Sunday, July 22, 2007

Making acquaintances

I just wanted to get through the checkout line.

It was the first time I'd been away from Champ in nine months and three weeks and I wanted to get back home.

I had taken Ittybit on an adventure to the grocery store and left the boy with my parents. It was only a mile away but it felt like a million. Usually a grocery store adventure entails racing up and down the aisles in the souped up shopping cart, and getting only half of what we intended to purchase. Sometimes it means getting a few unintended items, such as Hershey's Kisses, too. On this day, however, I was on a mission: hydrogen peroxide (or as Ittybit pronounces it "Higher Than Rock Slide") and some special ice cream for a good little girl.

Since the open checkout lanes were few and long, I steared us toward the self-serve aisle with our two items.

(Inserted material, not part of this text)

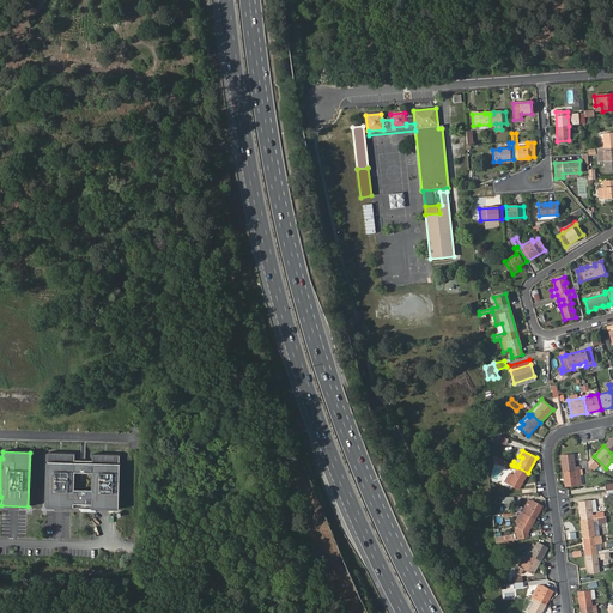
[(74,454),(47,453),(46,507),(73,508),(73,499),(91,499),(90,508),(99,509),(109,509),(117,509),(120,455),(92,454),(92,461),(74,461),(74,454)]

While I was trying pitifully to scan the barcode of the brown bottle an elderly man in a motorized shopping cart wheeled up behind us.

"May I talk to your daughter," he asked quietly. "I have girls, too," he said, "but they're 14 and 16 now."

He was obviously a grandfather. His name was Tom. It was also obvious that he finds the little ones to be oodles of fun.

Ittybit and he spoke for a long time. He asked her age, and what she liked to do. She largely ignored his questions and answered with a random assortment of thoughts of her own.

She told him "people always say 'congratulations' when you have a new baby at home like I do."

He couldn't believe his ears. "Did she just say that? Wow! She's quite a fine speaker. How old is she did you say?"

"My baby doesn't eat ice cream yet but when he does I'm going to show him how. I'm a big sister you know."

"That's marvelous," he replied, winking at me and telling me about his grandchildren who were currently traveling without him. "She's at a wonderful age ... my favorite age."

Then she had a few questions of her own. "Are you shopping for groceries? I see you have bananas. I like bananas but we don't need any. We have some home. Where are you going now? Do you like ice cream?"

Years ago I'm sure I might have been embarrassed by the 20 questions. I might have tried to shush her and continue my fruitless endeavor to get the self-checker to acknowledge my existence. But the magical force that draws people to small children draws me in, too. Of course I noticed how friendly people are when you have a newborn. They ooh and ah and tell you all sorts of things about themselves. Babies are a ticket to making acquaintances. They are the impetus to approach a stranger and smile, something so few of us ever do anymore.

The internet hasn't necessarily taken away our ability to relate to one another in face to face, but I'm not sure how it will make real life meetings any easier. While some would tell you anonymity makes us ill-mannered out in cyberspace, others, especially those who are shy, can be something they are not in real life: personable and brave. The sad thing is that while we're honing our skills in a virtual world after the kids go to sleep, in the grocery store we never meet anyone. We don't even have to practice etiquette with cashiers thanks to the miracle of un-manned merchandizing.

And yet the magic of children only lasts so long. When they grow up, like Tom's grandkids have done, your little family unit becomes invisible again or worse, temper tantrums and hormonal outbursts give folks something to sneer at.

I was thinking about all this when Tom announced he had to go. He still had items to get and he could sense we had somewhere else to be. "Well, sweetie, I have to go now but I do hope to see you next time."

Ittybit said goodbye, but she must have been thinking about the encounter just as I had been, because she stopped him to ask if we were "making his acquaintance?"

I thought I was going to swallow my teeth when she came out with that little nugget of wisdom, then I looked and him and realized he looked like he was about to swallow his, too.

"I really, really hope to see you again," he told her. And I hoped so, too.